─── TEXT
Summary The proposed Cloud and AI Development Act (CADA) and the Data Act (Regulation (EU) 2023/2854) function as complementary pillars of EU digital sovereignty, addressing distinct but interconnected risks. While the Data Act facilitates data switching and governs lawful access to non-personal data by third-country public authorities, CADA establishes a sovereignty framework to mitigate risks arising from third-country control over cloud infrastructure. Crucially, CADA Article 18(1)(b) explicitly cross-references Article 32 of the Data Act, establishing a mandatory "associated third-country" test. This provision prevents cloud providers subject to third-country control from qualifying for Union assurance level 3 unless that third country has no measures enabling it to exercise control in a way that conflicts with the Data Act's strict requirements for lawful access to non-personal data. This linkage ensures that sovereignty assessments under CADA effectively neutralize extraterritorial foreign laws that lack EU-standard safeguards for proportionality and judicial review.
Detail
The relationship between the proposed Cloud and AI Development Act (CADA) and the existing Data Act is foundational to the EU's strategy for technological autonomy. The Data Act focuses on data portability, switching rights, and access to data generated by connected products to reduce vendor lock-in. CADA, conversely, focuses on the underlying infrastructureβcloud computing servicesβthat hosts and processes this data. The two instruments are designed to work in tandem: the Data Act removes technical and contractual barriers to moving data, while CADA ensures that the destination infrastructure is sovereign and resilient against foreign interference.
──────
─── EXCERPTED RECORDS
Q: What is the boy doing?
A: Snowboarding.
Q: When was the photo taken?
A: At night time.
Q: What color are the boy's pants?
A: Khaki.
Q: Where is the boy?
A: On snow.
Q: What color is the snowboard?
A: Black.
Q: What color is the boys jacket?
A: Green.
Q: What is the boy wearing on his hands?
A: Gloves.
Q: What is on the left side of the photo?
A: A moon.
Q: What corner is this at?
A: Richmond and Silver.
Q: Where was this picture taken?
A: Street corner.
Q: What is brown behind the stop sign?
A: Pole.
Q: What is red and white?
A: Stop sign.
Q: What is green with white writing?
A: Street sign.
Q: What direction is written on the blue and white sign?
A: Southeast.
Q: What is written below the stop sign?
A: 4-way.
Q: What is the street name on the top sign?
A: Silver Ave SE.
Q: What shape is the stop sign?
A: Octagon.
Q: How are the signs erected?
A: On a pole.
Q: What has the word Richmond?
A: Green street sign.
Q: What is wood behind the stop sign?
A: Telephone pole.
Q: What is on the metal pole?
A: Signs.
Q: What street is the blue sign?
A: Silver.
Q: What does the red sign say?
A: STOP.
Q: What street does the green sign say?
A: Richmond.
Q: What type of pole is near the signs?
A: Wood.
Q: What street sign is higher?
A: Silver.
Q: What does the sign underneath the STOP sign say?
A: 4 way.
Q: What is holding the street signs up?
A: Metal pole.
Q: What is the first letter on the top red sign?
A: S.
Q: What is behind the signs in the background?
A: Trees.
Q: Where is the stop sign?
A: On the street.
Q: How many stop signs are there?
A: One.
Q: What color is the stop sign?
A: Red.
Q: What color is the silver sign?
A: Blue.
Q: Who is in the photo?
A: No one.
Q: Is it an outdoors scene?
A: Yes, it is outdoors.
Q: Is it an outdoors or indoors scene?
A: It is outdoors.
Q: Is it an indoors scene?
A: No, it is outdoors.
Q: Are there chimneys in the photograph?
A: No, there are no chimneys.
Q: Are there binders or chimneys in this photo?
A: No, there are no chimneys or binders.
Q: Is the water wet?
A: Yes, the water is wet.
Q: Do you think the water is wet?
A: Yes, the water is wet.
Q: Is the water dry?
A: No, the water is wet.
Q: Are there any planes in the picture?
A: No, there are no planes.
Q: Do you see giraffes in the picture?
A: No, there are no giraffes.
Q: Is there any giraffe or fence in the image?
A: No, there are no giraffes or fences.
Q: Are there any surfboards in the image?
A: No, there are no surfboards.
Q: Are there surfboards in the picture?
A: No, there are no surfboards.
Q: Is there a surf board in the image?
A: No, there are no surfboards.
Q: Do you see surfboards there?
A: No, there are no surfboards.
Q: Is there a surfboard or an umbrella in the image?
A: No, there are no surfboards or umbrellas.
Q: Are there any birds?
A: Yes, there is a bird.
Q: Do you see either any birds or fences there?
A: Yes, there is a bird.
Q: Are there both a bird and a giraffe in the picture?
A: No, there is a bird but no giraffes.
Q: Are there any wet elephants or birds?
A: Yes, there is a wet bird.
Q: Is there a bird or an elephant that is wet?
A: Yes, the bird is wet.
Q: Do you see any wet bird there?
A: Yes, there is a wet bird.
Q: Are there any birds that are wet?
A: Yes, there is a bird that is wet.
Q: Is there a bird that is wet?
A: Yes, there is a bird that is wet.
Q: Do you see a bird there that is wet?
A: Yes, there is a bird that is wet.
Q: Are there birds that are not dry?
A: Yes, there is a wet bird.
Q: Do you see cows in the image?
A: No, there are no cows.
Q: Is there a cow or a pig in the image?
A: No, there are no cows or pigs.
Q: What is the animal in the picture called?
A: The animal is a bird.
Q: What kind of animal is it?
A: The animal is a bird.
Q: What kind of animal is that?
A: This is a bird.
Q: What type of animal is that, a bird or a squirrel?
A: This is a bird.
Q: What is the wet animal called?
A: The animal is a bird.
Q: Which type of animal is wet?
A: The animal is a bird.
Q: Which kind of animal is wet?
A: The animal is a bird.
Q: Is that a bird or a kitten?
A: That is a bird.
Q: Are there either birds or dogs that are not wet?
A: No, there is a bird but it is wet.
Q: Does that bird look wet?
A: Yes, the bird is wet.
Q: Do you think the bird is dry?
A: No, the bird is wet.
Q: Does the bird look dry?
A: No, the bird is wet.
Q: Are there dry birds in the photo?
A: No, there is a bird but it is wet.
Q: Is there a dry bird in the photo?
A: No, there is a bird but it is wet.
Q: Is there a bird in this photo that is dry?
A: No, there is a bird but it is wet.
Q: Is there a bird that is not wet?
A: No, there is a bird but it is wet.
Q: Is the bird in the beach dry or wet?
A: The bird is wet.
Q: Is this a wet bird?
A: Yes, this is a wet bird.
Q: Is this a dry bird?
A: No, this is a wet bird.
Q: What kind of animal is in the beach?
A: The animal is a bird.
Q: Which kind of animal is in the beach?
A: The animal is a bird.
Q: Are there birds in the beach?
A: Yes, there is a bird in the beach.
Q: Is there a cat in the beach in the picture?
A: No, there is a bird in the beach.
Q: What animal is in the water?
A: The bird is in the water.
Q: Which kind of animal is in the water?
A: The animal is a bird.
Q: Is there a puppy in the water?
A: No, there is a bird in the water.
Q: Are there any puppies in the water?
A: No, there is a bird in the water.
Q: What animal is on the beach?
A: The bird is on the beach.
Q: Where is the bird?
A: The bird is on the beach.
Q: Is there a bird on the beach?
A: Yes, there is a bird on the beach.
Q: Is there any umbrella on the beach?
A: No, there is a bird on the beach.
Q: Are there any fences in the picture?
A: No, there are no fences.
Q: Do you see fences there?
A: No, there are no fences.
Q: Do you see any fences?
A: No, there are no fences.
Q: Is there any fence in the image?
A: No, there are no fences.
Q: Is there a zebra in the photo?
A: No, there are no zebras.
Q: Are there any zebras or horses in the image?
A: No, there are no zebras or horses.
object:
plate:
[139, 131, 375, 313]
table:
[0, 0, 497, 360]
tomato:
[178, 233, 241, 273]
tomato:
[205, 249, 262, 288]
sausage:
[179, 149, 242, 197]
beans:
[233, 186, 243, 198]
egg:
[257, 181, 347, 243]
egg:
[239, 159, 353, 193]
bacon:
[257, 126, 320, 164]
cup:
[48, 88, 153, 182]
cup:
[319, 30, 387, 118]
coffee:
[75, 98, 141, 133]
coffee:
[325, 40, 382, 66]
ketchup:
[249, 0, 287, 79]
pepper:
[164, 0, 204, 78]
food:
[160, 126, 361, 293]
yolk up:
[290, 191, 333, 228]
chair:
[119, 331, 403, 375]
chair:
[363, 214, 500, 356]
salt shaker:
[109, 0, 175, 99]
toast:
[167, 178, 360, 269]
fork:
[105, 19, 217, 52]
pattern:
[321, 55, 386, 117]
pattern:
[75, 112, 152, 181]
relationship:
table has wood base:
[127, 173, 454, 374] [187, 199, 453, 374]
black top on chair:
──────
EXERCISE REQUIREMENTS
A. In the text on CADA and the Data Act, condense the paragraph that begins "The relationship between the proposed Cloud and AI Development Act" into a bulleted list that keeps its main facts.
B. According to the paragraph beginning "The relationship between the proposed Cloud and AI Development Act" in the text on CADA and the Data Act, what are all the areas the Data Act focuses on?
None of the rows are needed here.

SOLUTIONS BELOW
A.
- The link between the proposed Cloud and AI Development Act (CADA) and the existing Data Act is foundational to the EU's strategy for technological autonomy.
- The Data Act covers data portability, switching rights, and access to data generated by connected products, with the aim of reducing vendor lock-in.
- CADA covers the underlying cloud computing infrastructure that hosts and processes this data.
- The two work in tandem: the Data Act removes technical and contractual barriers to moving data, and CADA ensures the destination infrastructure is sovereign and resilient against foreign interference.

B.
- Data portability
- Switching rights
- Access to data generated by connected products